**What you need to do**
The reply must repeat the listing below exactly and carry none of its pictures.

**Available data**
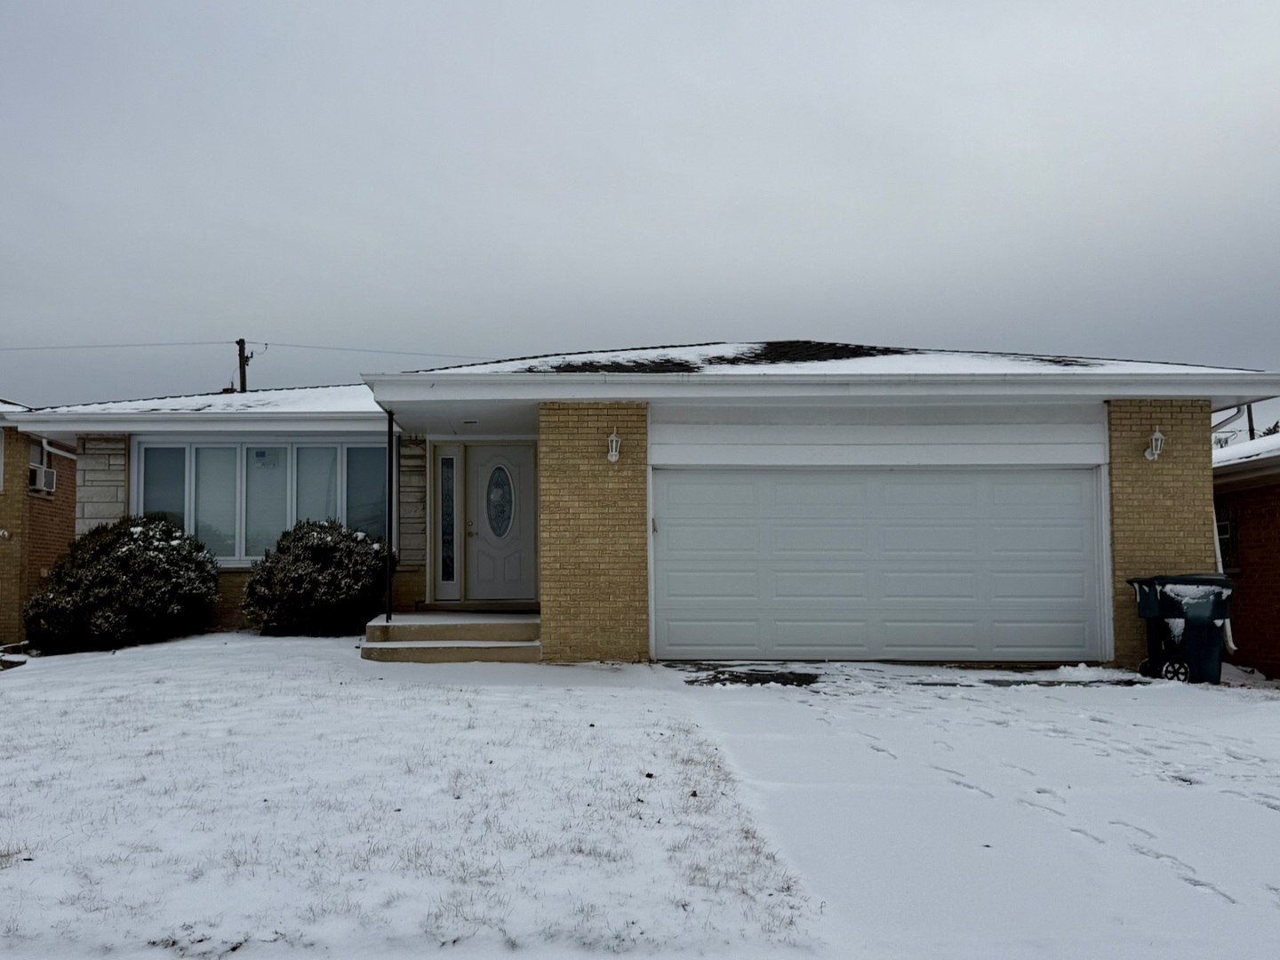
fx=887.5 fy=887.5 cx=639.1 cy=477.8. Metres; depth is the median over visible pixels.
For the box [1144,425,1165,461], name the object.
wall lamp
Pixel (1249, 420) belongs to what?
utility pole
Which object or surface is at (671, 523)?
garage door
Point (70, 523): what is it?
neighboring house
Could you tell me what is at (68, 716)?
snowy lawn
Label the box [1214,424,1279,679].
neighboring house
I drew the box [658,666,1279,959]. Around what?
driveway
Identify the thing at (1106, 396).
house
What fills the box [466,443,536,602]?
front door
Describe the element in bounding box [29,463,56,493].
air conditioner
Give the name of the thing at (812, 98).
sky
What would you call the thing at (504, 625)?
front steps
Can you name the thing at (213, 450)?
window
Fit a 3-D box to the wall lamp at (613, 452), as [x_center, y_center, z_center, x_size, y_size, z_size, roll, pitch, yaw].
[-0.282,-0.329,9.542,0.174,0.391,0.234,0,-3,0]
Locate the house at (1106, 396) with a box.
[4,343,1270,671]
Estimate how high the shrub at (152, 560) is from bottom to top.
1.641 m
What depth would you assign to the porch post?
10.43 m
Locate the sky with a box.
[0,0,1279,422]
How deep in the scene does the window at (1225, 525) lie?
11.75 m
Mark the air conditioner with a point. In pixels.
(38, 468)
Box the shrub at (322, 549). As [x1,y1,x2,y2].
[243,518,393,636]
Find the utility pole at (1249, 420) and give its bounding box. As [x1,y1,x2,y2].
[1246,402,1255,441]
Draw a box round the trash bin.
[1128,574,1236,683]
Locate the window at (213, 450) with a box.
[136,437,389,564]
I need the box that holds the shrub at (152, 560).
[27,515,219,653]
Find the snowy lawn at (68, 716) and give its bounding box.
[0,634,810,959]
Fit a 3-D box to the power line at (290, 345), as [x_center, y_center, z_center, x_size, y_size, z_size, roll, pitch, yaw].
[-6.183,-4.556,31.126,14.034,0.769,0.097,0,-3,0]
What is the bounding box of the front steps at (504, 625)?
[362,610,542,663]
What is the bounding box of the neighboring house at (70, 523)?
[0,397,79,646]
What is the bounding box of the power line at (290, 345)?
[264,342,495,358]
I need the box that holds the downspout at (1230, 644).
[1210,403,1246,651]
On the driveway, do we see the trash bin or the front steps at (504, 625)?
the trash bin
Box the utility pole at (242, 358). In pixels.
[235,337,249,392]
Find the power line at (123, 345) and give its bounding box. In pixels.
[0,338,235,350]
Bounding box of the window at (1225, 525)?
[1216,504,1239,574]
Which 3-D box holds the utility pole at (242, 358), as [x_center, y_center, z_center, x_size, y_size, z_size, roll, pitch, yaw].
[-14.692,-0.772,32.578,0.371,9.252,1.099,0,-3,0]
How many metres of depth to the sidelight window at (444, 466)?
11.61 m
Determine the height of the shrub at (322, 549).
1.532 m
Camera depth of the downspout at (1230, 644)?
10.83 m
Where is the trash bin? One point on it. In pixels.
(1202, 625)
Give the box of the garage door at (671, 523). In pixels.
[655,468,1103,662]
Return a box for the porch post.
[384,414,394,617]
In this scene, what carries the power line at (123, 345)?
attached to the utility pole at (242, 358)
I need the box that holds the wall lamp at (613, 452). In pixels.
[605,428,621,463]
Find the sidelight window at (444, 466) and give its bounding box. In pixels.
[435,446,458,595]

**Response area**
fx=887.5 fy=887.5 cx=639.1 cy=477.8. Metres; depth is the median over visible pixels.
For the box [1144,425,1165,461], name the object.
wall lamp
Pixel (1249, 420) belongs to what?
utility pole
Which object or surface is at (671, 523)?
garage door
Point (70, 523): what is it?
neighboring house
Could you tell me what is at (68, 716)?
snowy lawn
Label the box [1214,424,1279,679].
neighboring house
I drew the box [658,666,1279,959]. Around what?
driveway
Identify the thing at (1106, 396).
house
What fills the box [466,443,536,602]?
front door
Describe the element in bounding box [29,463,56,493].
air conditioner
Give the name of the thing at (812, 98).
sky
What would you call the thing at (504, 625)?
front steps
Can you name the thing at (213, 450)?
window
Fit a 3-D box to the wall lamp at (613, 452), as [x_center, y_center, z_center, x_size, y_size, z_size, roll, pitch, yaw].
[-0.282,-0.329,9.542,0.174,0.391,0.234,0,-3,0]
Locate the house at (1106, 396) with a box.
[4,343,1270,671]
Estimate how high the shrub at (152, 560) is from bottom to top.
1.641 m
What depth would you assign to the porch post?
10.43 m
Locate the sky with a box.
[0,0,1279,422]
How deep in the scene does the window at (1225, 525) lie?
11.75 m
Mark the air conditioner with a point. In pixels.
(38, 468)
Box the shrub at (322, 549). As [x1,y1,x2,y2].
[243,518,393,636]
Find the utility pole at (1249, 420) and give its bounding box. As [x1,y1,x2,y2].
[1246,402,1255,441]
Draw a box round the trash bin.
[1128,574,1236,683]
Locate the window at (213, 450) with a box.
[136,437,389,564]
I need the box that holds the shrub at (152, 560).
[27,515,219,653]
Find the snowy lawn at (68, 716) and give its bounding box.
[0,634,810,959]
Fit a 3-D box to the power line at (290, 345), as [x_center, y_center, z_center, x_size, y_size, z_size, roll, pitch, yaw].
[-6.183,-4.556,31.126,14.034,0.769,0.097,0,-3,0]
What is the bounding box of the front steps at (504, 625)?
[362,610,542,663]
What is the bounding box of the neighboring house at (70, 523)?
[0,397,79,646]
What is the bounding box of the power line at (290, 345)?
[264,342,495,358]
I need the box that holds the downspout at (1230, 644).
[1210,403,1246,651]
On the driveway, do we see the trash bin or the front steps at (504, 625)?
the trash bin
Box the utility pole at (242, 358). In pixels.
[235,337,249,392]
Find the power line at (123, 345) and give its bounding box. In pixels.
[0,338,235,350]
Bounding box of the window at (1225, 525)?
[1216,504,1239,574]
Which 3-D box holds the utility pole at (242, 358), as [x_center, y_center, z_center, x_size, y_size, z_size, roll, pitch, yaw].
[-14.692,-0.772,32.578,0.371,9.252,1.099,0,-3,0]
How many metres of depth to the sidelight window at (444, 466)?
11.61 m
Determine the height of the shrub at (322, 549).
1.532 m
Camera depth of the downspout at (1230, 644)?
10.83 m
Where is the trash bin? One point on it. In pixels.
(1202, 625)
Give the box of the garage door at (671, 523). In pixels.
[655,468,1103,662]
Return a box for the porch post.
[384,414,394,617]
In this scene, what carries the power line at (123, 345)?
attached to the utility pole at (242, 358)
I need the box that holds the wall lamp at (613, 452). In pixels.
[605,428,621,463]
Find the sidelight window at (444, 466) and give its bounding box. In pixels.
[435,446,458,595]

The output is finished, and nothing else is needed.